▸ What you should do: Copy every entry below word for word, leaving out the pictures.

▸ Data for review:

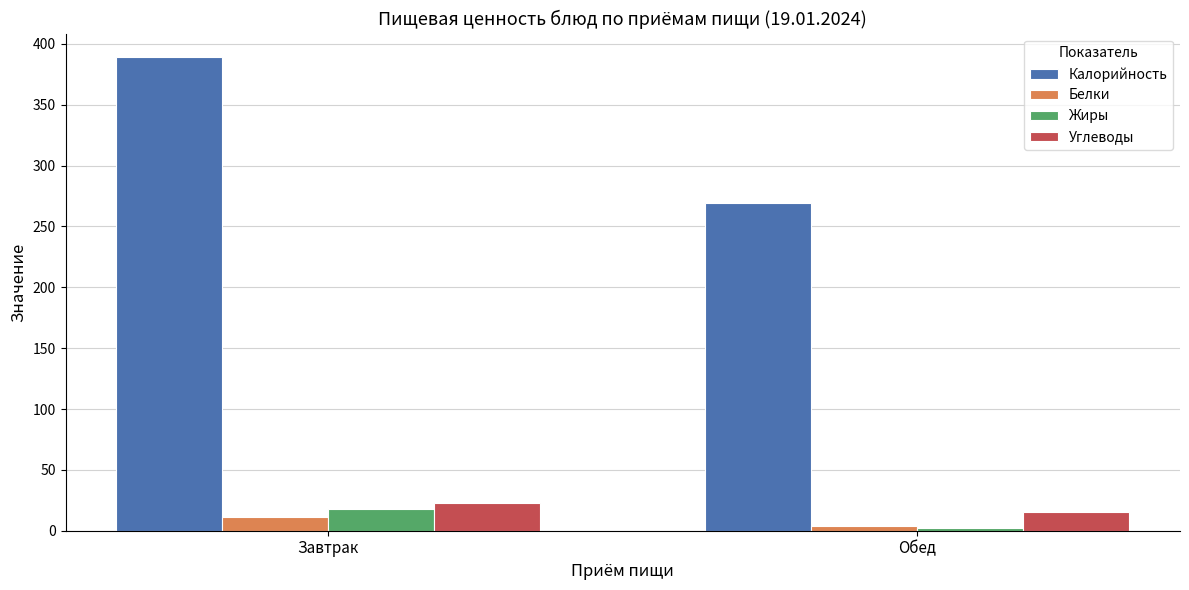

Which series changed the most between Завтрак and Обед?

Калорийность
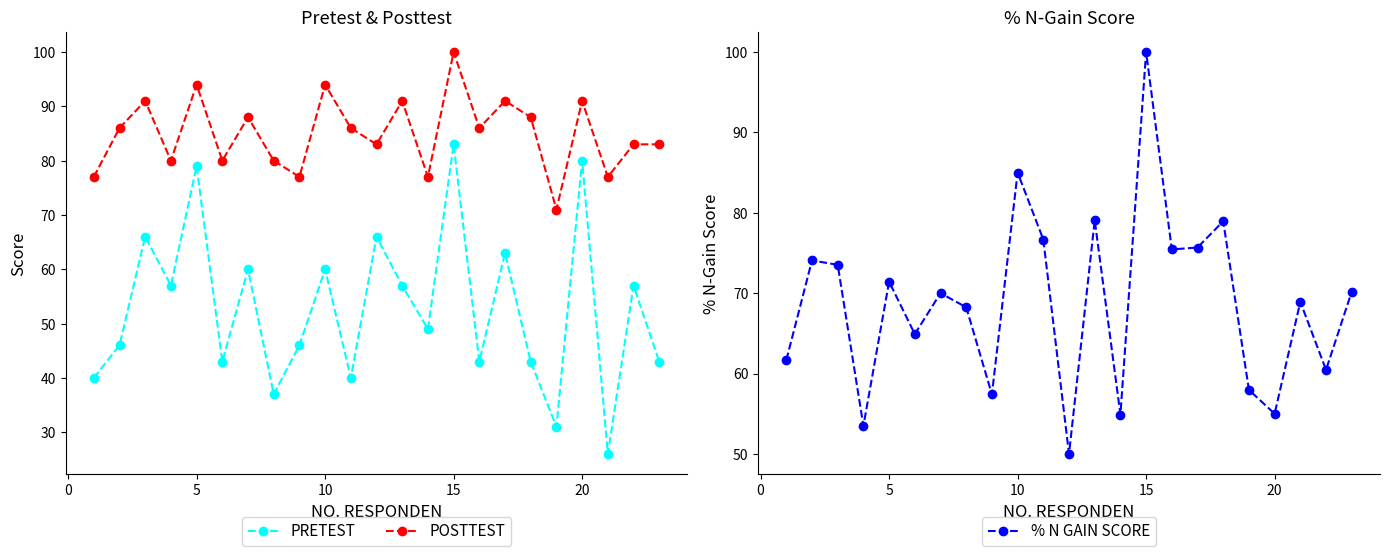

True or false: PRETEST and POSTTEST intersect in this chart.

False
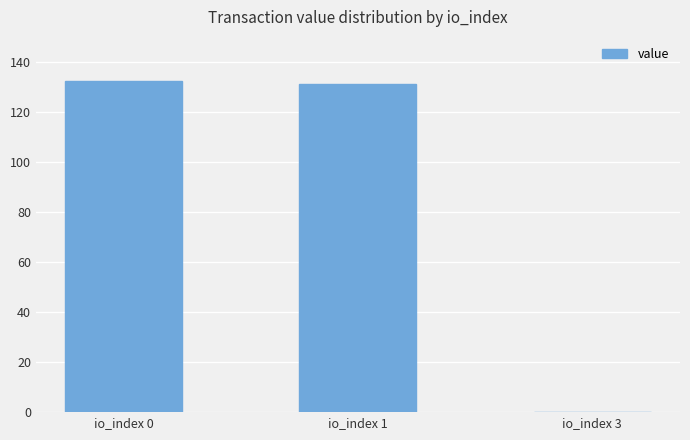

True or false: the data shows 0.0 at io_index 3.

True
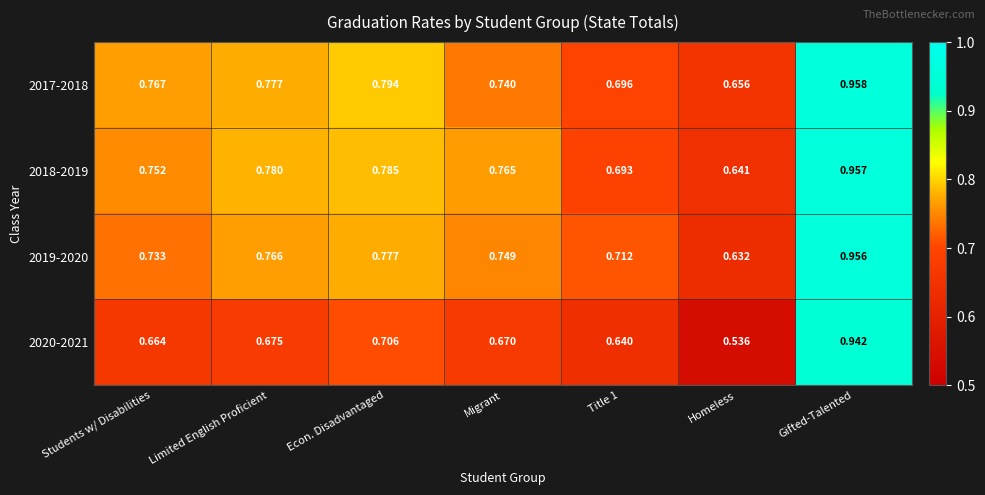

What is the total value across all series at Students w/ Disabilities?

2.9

▸ Task solution:
Which series changed the most between Завтрак and Обед?

Калорийность

True or false: PRETEST and POSTTEST intersect in this chart.

False

True or false: the data shows 0.0 at io_index 3.

True

What is the total value across all series at Students w/ Disabilities?

2.9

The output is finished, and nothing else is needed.